-- Input data --
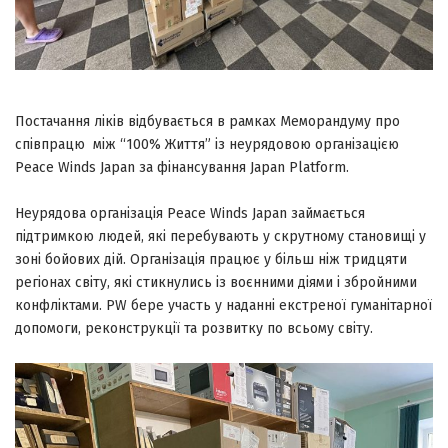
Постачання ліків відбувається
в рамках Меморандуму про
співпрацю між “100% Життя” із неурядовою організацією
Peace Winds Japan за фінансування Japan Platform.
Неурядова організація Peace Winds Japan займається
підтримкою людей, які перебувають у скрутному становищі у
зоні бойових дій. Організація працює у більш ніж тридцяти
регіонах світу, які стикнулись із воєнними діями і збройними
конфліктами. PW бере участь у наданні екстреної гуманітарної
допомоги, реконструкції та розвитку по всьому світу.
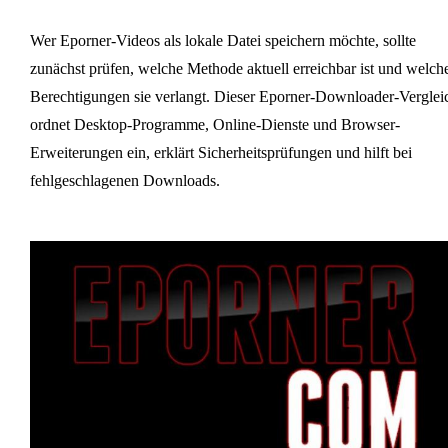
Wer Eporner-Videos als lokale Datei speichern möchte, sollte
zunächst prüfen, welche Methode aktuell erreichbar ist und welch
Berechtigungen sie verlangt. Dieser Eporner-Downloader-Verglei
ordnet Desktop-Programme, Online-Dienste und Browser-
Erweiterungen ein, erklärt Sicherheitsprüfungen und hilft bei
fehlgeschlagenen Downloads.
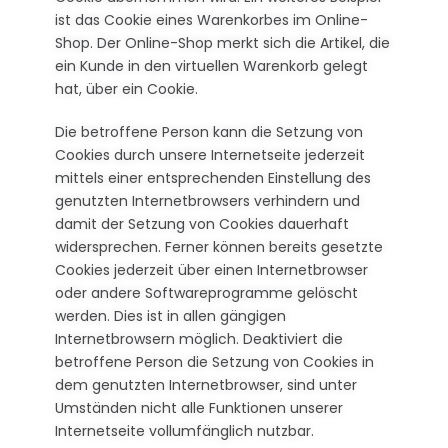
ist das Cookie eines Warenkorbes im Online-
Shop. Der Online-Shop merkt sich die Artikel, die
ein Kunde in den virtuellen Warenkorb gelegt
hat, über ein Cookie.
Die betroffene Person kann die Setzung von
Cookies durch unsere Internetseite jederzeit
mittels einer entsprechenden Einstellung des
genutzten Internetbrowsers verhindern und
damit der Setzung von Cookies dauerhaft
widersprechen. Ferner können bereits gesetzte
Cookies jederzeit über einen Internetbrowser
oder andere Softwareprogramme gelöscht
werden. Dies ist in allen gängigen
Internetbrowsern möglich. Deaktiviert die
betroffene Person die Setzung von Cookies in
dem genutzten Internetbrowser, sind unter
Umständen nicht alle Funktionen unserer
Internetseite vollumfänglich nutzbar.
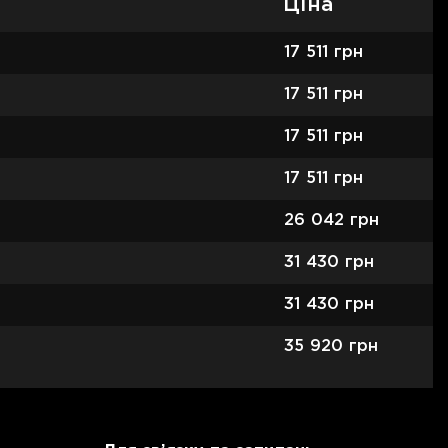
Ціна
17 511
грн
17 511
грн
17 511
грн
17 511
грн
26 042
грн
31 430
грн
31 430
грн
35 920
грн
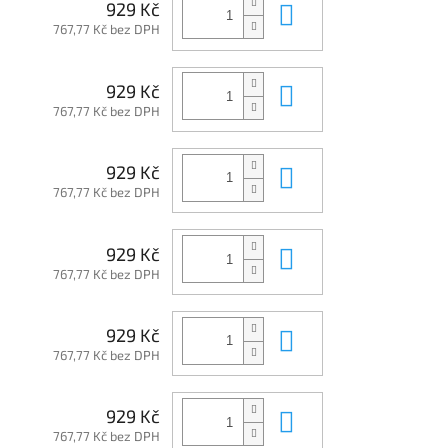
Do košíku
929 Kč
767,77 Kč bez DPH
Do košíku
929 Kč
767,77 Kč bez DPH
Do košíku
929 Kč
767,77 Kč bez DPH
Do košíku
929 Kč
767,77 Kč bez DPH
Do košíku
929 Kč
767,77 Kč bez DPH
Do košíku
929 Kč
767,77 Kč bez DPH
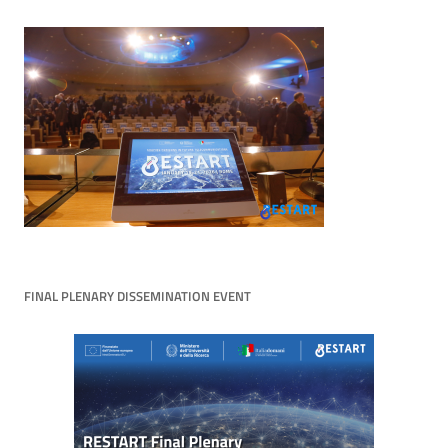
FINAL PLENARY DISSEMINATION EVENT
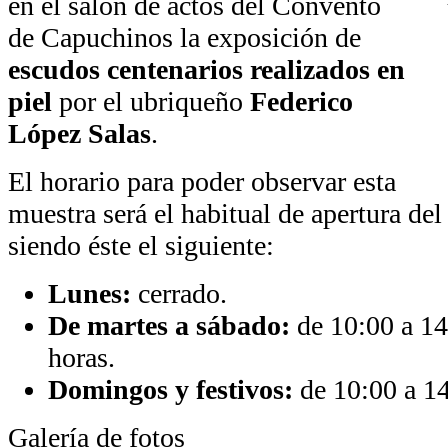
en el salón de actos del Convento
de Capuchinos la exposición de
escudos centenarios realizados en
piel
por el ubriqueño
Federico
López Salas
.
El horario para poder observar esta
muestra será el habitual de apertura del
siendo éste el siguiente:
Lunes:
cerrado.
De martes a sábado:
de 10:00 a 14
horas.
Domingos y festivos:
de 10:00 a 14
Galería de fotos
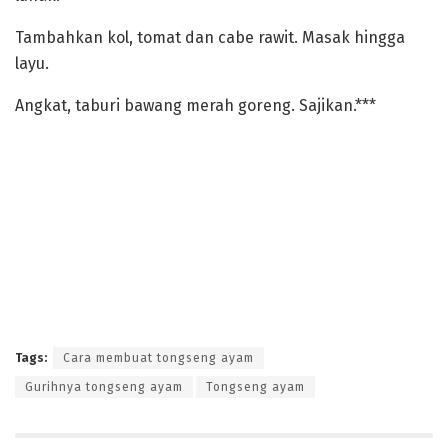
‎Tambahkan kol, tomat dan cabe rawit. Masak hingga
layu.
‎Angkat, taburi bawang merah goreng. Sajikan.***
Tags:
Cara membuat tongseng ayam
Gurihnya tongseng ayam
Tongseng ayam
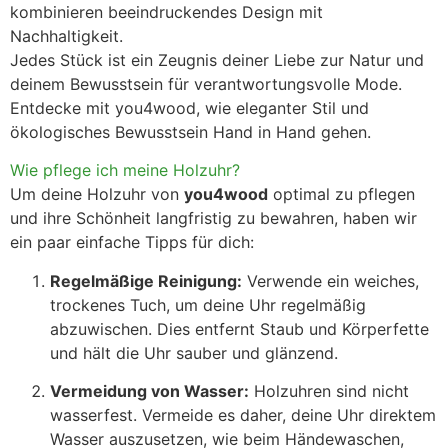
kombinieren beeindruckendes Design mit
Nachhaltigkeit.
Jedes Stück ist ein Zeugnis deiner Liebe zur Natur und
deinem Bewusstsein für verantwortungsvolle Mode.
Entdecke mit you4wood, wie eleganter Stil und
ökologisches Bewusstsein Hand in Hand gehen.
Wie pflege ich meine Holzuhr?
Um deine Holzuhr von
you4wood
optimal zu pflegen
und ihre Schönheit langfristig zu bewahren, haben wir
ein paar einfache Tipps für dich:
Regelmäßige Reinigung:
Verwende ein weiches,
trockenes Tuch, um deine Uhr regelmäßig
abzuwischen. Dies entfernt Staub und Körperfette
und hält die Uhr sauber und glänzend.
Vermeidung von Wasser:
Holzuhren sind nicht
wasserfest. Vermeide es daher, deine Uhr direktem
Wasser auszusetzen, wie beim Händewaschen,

-- Requirement --
All lines in the listing above that contain "ayam" should be shown.

-- Solution for this exercise --
Cara membuat tongseng ayam
Gurihnya tongseng ayam
Tongseng ayam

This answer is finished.